— Exercise —
Find the line with "Lens: 90.9° across the image width." in the entries below. Repeat it, every following line, and the line with "4) small wooden stick (317,187,388,208)", exactly and with nothing added.

Items from a dataset
━━━━
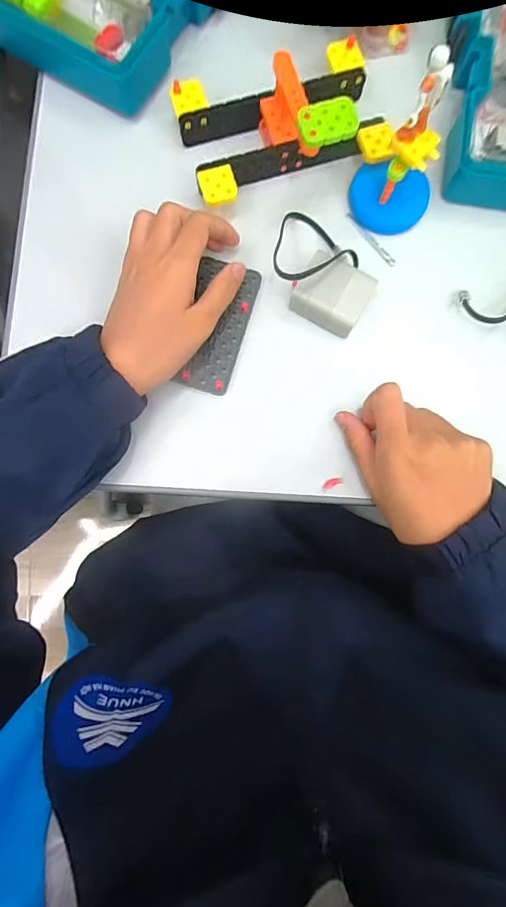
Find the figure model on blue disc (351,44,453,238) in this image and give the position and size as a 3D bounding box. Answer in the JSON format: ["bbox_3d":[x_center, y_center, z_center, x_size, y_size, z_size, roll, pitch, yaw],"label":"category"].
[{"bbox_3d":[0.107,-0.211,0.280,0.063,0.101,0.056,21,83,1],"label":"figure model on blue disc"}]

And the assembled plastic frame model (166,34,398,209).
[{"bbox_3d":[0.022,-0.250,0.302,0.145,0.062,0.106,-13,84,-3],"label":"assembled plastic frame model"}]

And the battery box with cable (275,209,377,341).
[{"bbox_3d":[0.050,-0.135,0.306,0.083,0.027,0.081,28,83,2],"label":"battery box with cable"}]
━━━━
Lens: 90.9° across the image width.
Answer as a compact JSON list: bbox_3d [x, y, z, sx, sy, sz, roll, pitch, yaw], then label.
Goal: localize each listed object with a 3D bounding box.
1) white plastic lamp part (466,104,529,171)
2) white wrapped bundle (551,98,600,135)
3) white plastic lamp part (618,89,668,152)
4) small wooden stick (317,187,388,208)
━━━━
— Your solution —
Lens: 90.9° across the image width.
Answer as a compact JSON list: bbox_3d [x, y, z, sx, sy, sz, roll, pitch, yaw], then label.
Goal: localize each listed object with a 3D bounding box.
1) white plastic lamp part (466,104,529,171)
2) white wrapped bundle (551,98,600,135)
3) white plastic lamp part (618,89,668,152)
4) small wooden stick (317,187,388,208)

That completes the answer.